----- Excerpted data
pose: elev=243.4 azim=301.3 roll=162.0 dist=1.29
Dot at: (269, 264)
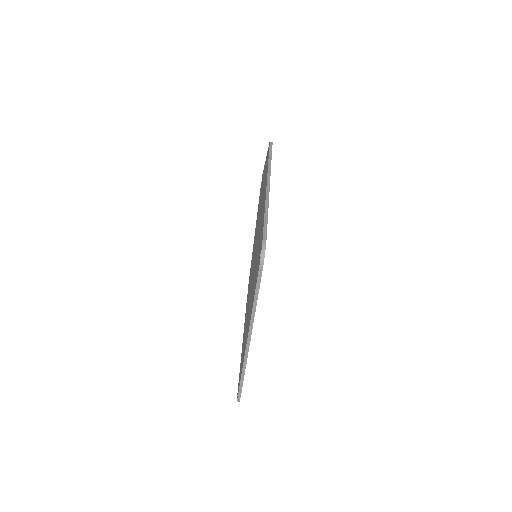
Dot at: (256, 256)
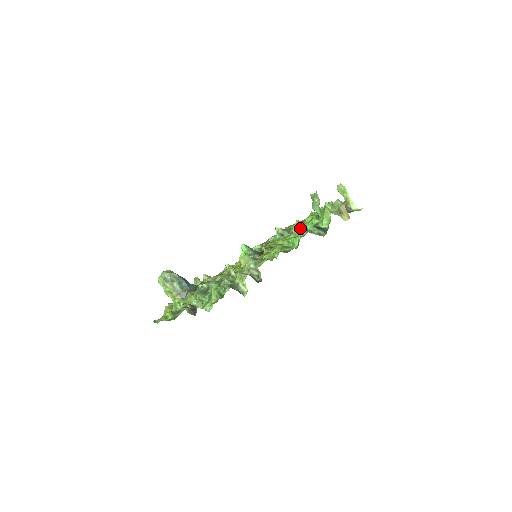
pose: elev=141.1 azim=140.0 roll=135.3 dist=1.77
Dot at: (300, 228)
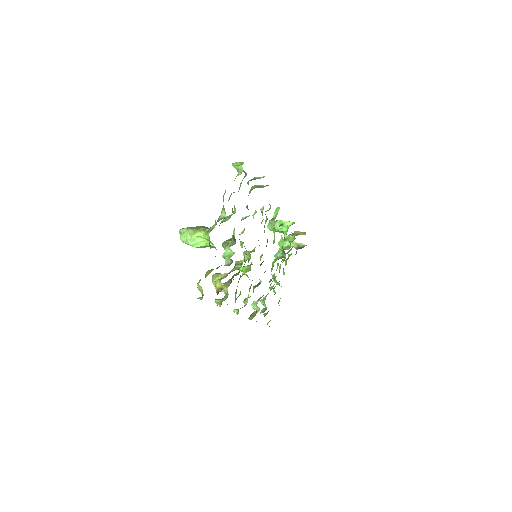
Dot at: occluded
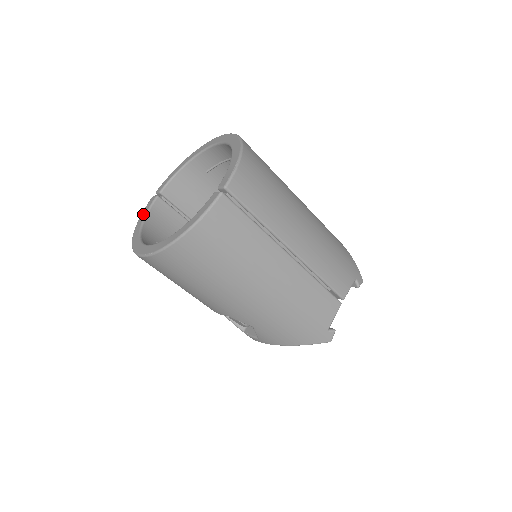
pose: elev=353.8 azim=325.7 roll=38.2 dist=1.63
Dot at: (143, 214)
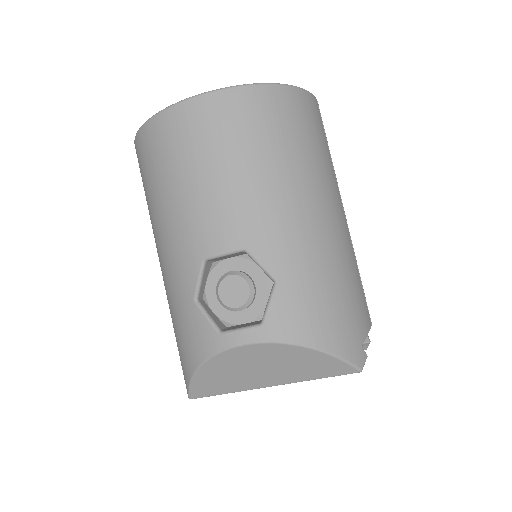
Dot at: occluded
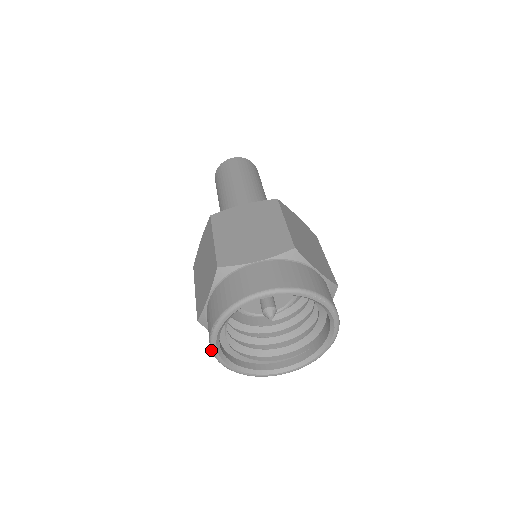
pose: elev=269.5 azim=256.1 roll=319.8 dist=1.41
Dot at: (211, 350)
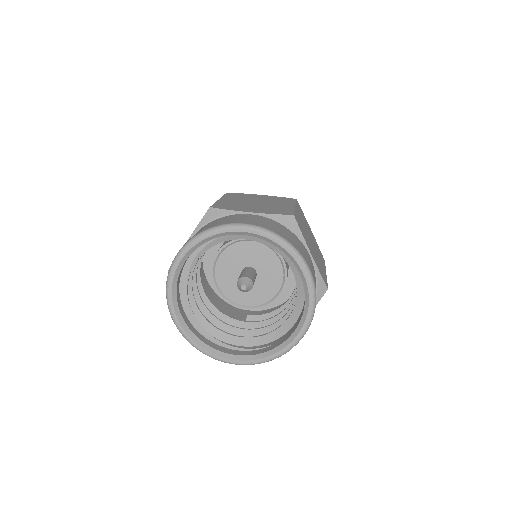
Dot at: (166, 286)
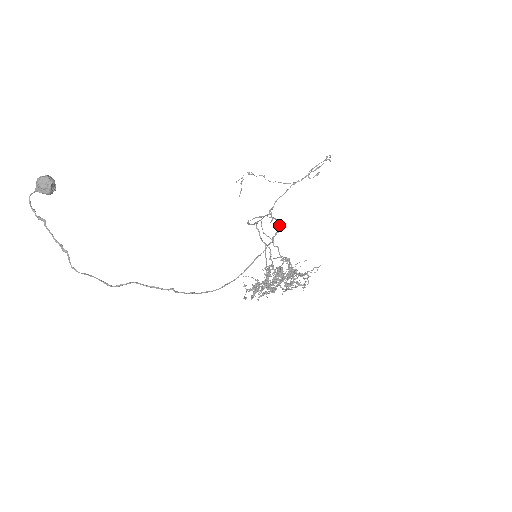
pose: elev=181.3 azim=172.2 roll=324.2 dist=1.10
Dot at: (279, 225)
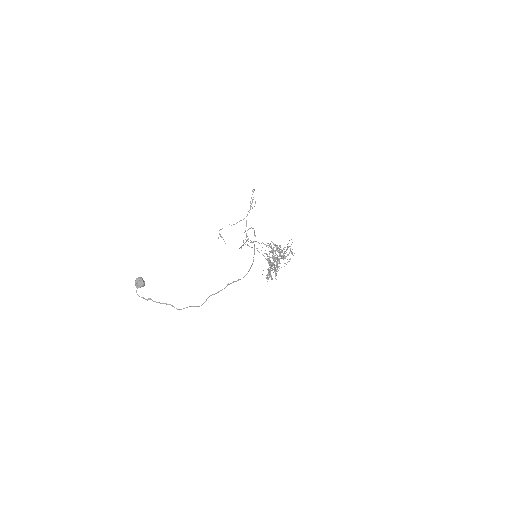
Dot at: (253, 228)
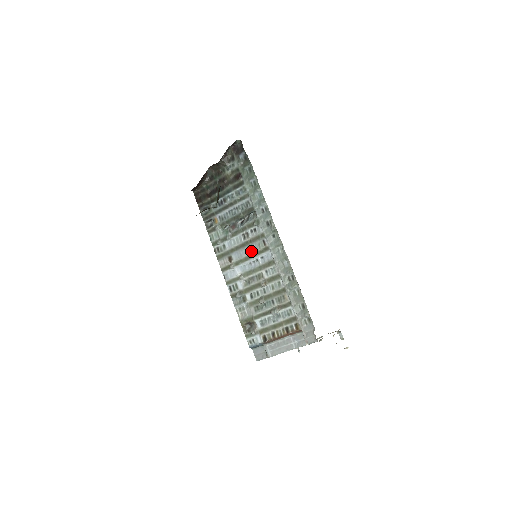
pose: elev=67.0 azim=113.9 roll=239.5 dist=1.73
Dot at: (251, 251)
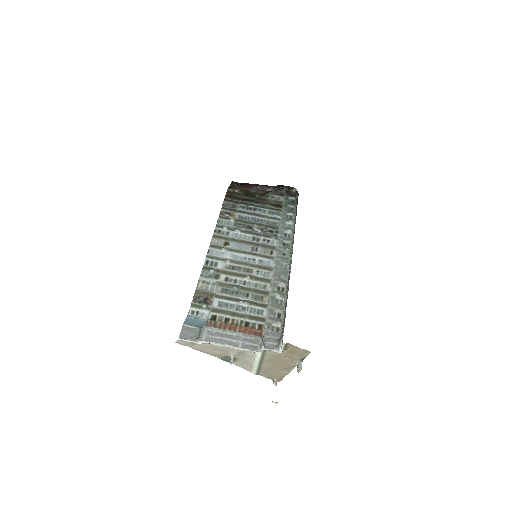
Dot at: (253, 250)
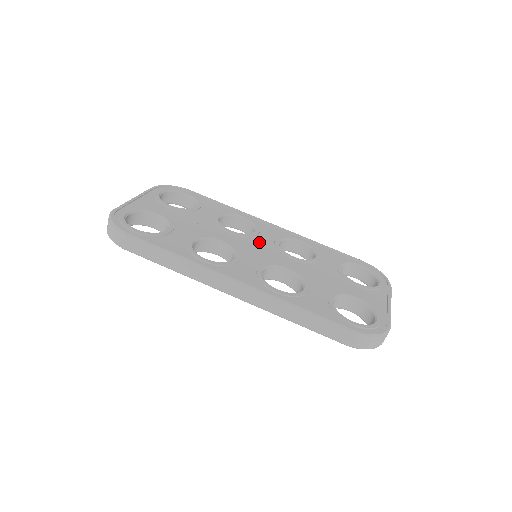
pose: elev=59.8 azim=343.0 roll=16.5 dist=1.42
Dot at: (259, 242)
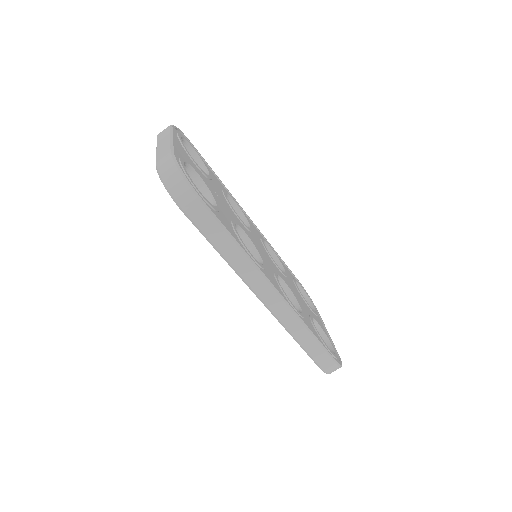
Dot at: (258, 241)
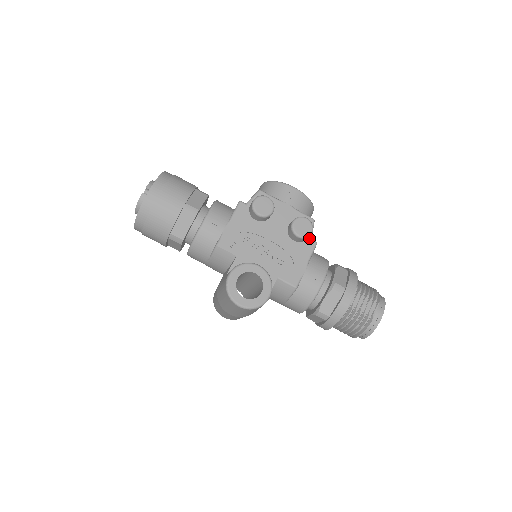
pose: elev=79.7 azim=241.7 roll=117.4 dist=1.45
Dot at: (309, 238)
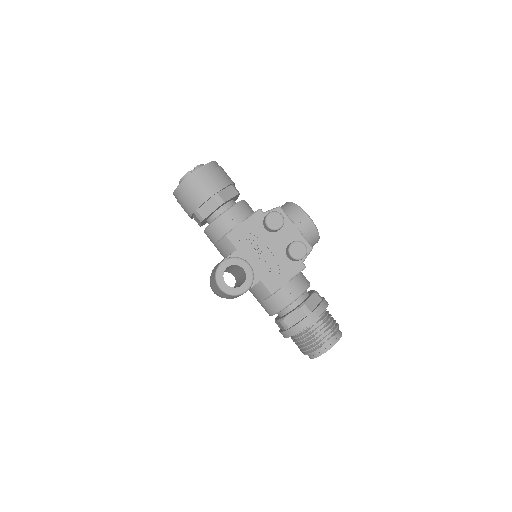
Dot at: (301, 261)
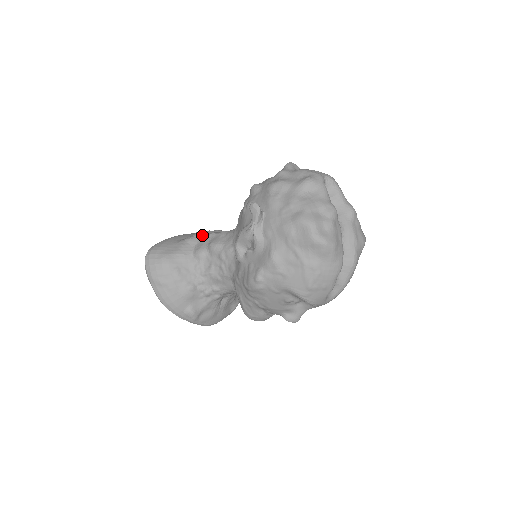
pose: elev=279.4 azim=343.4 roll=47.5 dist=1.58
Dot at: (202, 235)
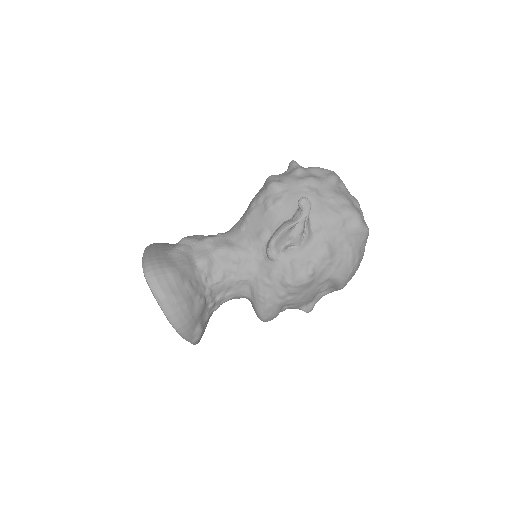
Dot at: (194, 241)
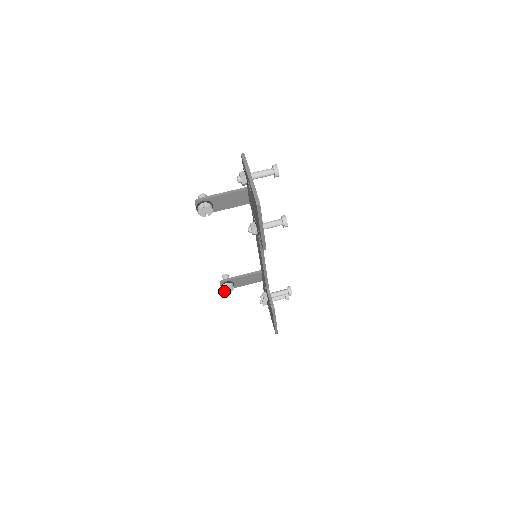
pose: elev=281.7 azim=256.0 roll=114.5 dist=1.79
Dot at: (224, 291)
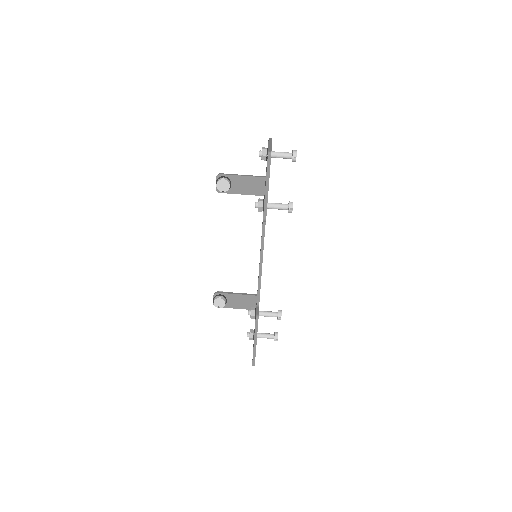
Dot at: (215, 304)
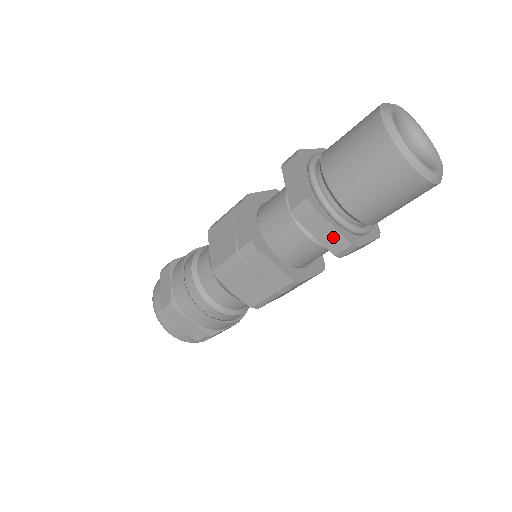
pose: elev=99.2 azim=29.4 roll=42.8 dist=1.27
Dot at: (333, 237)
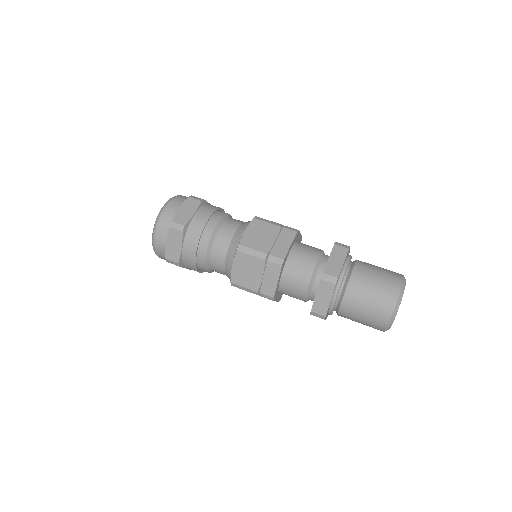
Dot at: (323, 304)
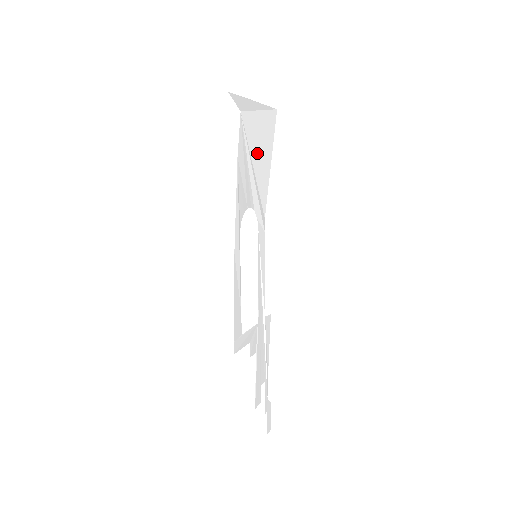
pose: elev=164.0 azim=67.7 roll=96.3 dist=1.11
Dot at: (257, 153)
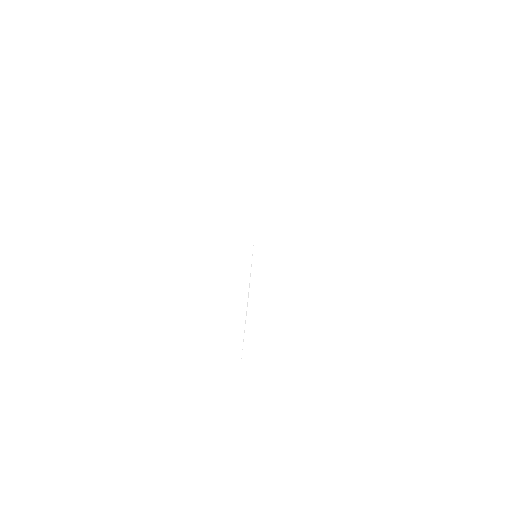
----------
Copy every line of the material above word for word. Leave out the pictures.

pose: elev=243.4 azim=301.3 roll=162.0 dist=1.29
Dot at: (269, 264)
Dot at: (256, 256)
pose: elev=141.1 azim=140.0 roll=135.3 dist=1.77
Dot at: (300, 228)
Dot at: occluded
pose: elev=353.8 azim=325.7 roll=38.2 dist=1.63
Dot at: (143, 214)
Dot at: occluded
pose: elev=269.5 azim=256.1 roll=319.8 dist=1.41
Dot at: (211, 350)
Dot at: (166, 286)
pose: elev=181.3 azim=172.2 roll=324.2 dist=1.10
Dot at: (279, 225)
Dot at: (253, 228)
pose: elev=67.0 azim=113.9 roll=239.5 dist=1.73
Dot at: (251, 251)
Dot at: (253, 250)
pose: elev=59.8 azim=343.0 roll=16.5 dist=1.42
Dot at: (259, 242)
Dot at: (258, 241)
pose: elev=79.7 azim=241.7 roll=117.4 dist=1.45
Dot at: (309, 238)
Dot at: (301, 261)
pose: elev=279.4 azim=343.4 roll=47.5 dist=1.58
Dot at: (202, 235)
Dot at: (194, 241)
pose: elev=281.7 azim=256.0 roll=114.5 dist=1.79
Dot at: (224, 291)
Dot at: (215, 304)
pose: elev=99.2 azim=29.4 roll=42.8 dist=1.27
Dot at: (333, 237)
Dot at: (323, 304)
pose: elev=164.0 azim=67.7 roll=96.3 dist=1.11
Dot at: (257, 153)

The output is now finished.